Stored data Start Marker

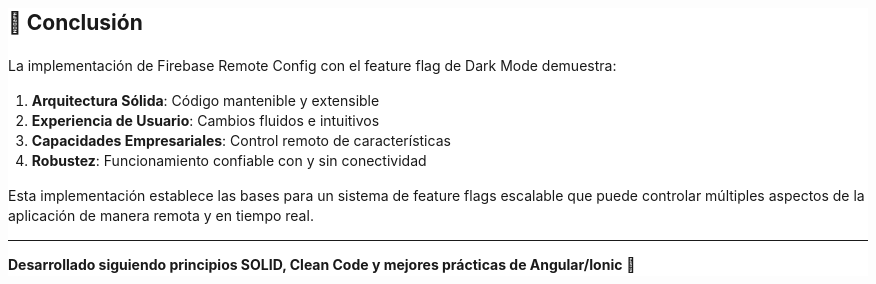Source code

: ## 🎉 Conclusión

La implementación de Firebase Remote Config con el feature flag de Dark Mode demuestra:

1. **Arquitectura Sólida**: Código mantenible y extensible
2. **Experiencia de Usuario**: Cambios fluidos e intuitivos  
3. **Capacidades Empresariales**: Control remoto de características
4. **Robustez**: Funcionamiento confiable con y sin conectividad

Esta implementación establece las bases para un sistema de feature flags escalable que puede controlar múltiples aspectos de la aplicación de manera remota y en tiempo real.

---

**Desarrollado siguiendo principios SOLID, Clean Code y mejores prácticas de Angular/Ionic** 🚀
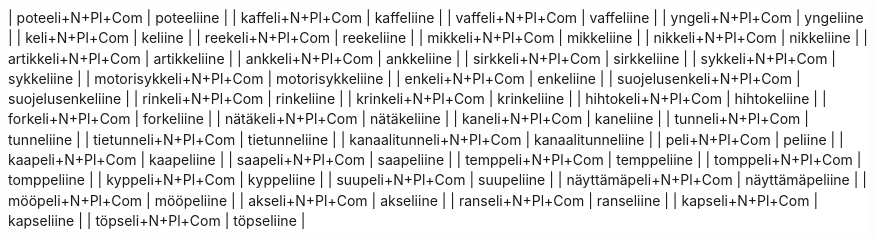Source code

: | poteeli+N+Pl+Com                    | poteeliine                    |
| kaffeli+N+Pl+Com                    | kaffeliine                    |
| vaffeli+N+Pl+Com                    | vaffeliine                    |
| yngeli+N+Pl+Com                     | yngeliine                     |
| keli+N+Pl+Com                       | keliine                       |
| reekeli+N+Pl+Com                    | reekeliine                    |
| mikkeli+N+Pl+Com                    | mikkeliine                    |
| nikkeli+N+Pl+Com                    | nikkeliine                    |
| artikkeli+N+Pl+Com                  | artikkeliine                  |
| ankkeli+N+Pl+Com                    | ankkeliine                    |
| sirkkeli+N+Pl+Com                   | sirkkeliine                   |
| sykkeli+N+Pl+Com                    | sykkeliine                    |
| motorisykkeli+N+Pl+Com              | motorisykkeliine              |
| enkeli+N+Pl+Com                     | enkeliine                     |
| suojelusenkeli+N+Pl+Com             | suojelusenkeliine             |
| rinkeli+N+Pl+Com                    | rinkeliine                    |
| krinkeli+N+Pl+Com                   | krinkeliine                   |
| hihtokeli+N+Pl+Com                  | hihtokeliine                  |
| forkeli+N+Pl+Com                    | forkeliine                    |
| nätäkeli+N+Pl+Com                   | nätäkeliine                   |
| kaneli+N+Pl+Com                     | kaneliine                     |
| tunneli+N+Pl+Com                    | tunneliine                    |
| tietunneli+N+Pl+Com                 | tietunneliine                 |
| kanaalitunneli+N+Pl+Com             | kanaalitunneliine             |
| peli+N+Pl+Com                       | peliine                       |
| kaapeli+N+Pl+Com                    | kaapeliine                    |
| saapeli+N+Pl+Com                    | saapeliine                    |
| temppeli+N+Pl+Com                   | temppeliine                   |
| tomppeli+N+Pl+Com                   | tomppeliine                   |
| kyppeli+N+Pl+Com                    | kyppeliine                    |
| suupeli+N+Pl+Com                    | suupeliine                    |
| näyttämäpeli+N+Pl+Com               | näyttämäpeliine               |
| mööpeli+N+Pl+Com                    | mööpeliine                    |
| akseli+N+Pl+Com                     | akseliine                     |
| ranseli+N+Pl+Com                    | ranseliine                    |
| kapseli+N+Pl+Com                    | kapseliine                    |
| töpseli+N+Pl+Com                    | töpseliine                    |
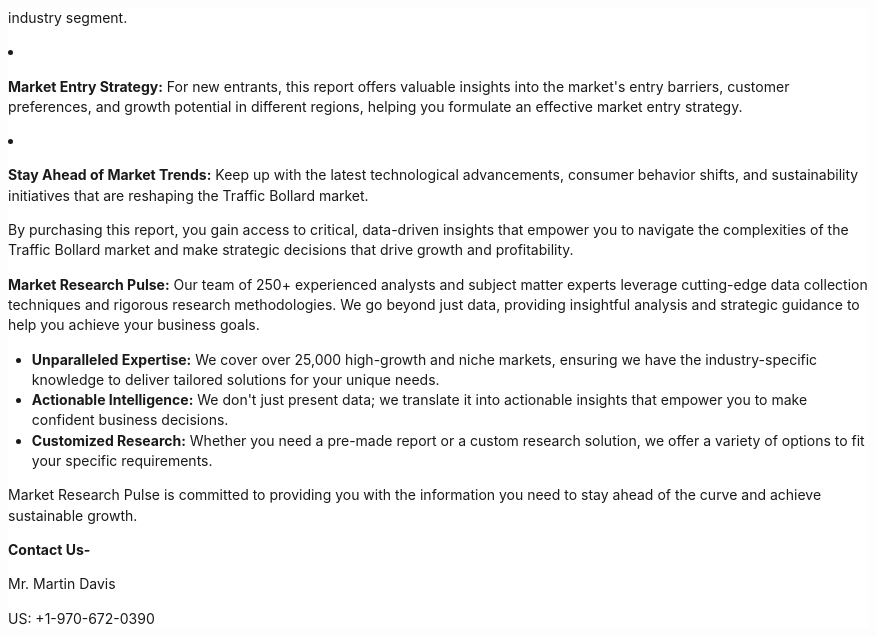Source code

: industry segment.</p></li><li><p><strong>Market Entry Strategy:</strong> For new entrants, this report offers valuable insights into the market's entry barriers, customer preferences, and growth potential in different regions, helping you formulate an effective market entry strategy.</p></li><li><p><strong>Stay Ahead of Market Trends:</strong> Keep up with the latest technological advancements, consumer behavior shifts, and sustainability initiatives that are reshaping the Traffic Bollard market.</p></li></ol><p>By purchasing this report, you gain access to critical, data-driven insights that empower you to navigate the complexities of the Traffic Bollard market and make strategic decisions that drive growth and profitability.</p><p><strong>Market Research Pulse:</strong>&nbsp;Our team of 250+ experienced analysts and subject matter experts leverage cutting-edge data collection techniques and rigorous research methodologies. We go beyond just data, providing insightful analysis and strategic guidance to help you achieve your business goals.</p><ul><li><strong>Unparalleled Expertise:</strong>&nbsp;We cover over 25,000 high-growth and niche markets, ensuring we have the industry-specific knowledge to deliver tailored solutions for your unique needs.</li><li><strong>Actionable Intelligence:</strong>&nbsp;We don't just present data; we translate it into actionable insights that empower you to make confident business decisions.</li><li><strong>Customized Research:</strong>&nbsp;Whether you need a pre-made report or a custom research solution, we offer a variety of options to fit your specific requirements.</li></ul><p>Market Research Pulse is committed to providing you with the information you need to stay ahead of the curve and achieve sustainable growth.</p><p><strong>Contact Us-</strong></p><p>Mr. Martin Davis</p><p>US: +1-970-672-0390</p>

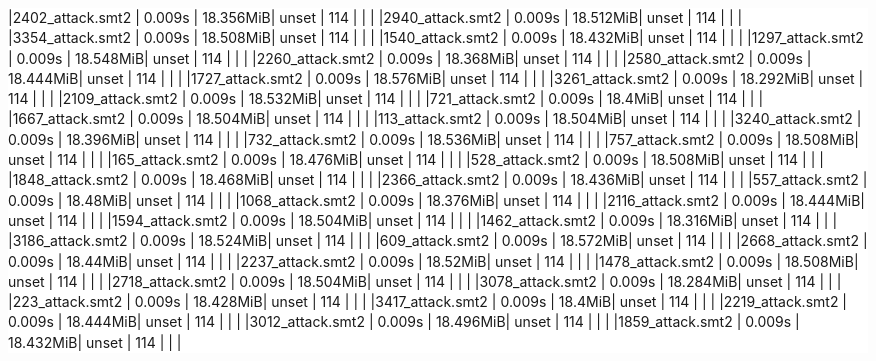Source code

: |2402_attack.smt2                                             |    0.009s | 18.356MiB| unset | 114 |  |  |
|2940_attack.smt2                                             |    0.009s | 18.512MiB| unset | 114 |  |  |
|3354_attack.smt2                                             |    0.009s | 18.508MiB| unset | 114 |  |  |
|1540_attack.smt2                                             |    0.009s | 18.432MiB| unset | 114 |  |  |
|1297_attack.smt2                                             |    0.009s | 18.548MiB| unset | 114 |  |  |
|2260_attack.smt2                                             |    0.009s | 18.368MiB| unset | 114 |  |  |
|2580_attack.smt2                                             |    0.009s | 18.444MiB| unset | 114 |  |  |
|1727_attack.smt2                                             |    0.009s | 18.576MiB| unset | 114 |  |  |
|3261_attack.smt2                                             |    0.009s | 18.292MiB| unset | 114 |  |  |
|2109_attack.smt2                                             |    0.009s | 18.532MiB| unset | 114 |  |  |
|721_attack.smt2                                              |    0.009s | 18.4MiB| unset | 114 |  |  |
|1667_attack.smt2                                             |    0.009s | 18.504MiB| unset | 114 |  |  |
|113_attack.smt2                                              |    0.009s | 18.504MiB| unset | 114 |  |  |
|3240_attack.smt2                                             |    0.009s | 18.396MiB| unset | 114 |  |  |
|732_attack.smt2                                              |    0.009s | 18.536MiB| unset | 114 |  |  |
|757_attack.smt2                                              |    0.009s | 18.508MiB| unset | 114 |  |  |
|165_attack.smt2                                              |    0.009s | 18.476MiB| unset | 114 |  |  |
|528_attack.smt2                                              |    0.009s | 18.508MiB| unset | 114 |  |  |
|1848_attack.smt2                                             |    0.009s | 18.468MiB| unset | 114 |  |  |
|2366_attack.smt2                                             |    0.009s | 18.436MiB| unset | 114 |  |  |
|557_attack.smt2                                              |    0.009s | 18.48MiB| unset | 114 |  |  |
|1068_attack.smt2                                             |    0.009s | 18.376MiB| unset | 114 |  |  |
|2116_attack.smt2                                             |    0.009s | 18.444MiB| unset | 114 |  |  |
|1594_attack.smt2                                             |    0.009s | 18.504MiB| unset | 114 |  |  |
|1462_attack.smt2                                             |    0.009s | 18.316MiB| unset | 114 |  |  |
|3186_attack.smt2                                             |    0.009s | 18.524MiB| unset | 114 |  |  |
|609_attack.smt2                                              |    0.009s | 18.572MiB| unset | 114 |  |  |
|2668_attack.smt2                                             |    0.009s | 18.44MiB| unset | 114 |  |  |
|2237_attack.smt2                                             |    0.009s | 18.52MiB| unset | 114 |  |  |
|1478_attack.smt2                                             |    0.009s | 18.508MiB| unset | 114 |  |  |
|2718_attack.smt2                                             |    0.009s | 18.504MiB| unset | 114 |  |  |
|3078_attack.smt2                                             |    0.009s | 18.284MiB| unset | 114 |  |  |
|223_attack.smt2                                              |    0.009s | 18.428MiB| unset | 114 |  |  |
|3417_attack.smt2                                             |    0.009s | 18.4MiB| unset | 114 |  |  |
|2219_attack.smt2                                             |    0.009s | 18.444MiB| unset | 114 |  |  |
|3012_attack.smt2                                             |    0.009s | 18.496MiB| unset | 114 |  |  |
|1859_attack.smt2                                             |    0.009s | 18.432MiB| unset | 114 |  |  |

Stored data End Marker

◆ Work to complete
Each line from the one with "0.009s | 18.44MiB|" through the end of the entries above is to be returned word for word. Nothing else belongs in the answer.

◆ Solution to the problem
|2668_attack.smt2                                             |    0.009s | 18.44MiB| unset | 114 |  |  |
|2237_attack.smt2                                             |    0.009s | 18.52MiB| unset | 114 |  |  |
|1478_attack.smt2                                             |    0.009s | 18.508MiB| unset | 114 |  |  |
|2718_attack.smt2                                             |    0.009s | 18.504MiB| unset | 114 |  |  |
|3078_attack.smt2                                             |    0.009s | 18.284MiB| unset | 114 |  |  |
|223_attack.smt2                                              |    0.009s | 18.428MiB| unset | 114 |  |  |
|3417_attack.smt2                                             |    0.009s | 18.4MiB| unset | 114 |  |  |
|2219_attack.smt2                                             |    0.009s | 18.444MiB| unset | 114 |  |  |
|3012_attack.smt2                                             |    0.009s | 18.496MiB| unset | 114 |  |  |
|1859_attack.smt2                                             |    0.009s | 18.432MiB| unset | 114 |  |  |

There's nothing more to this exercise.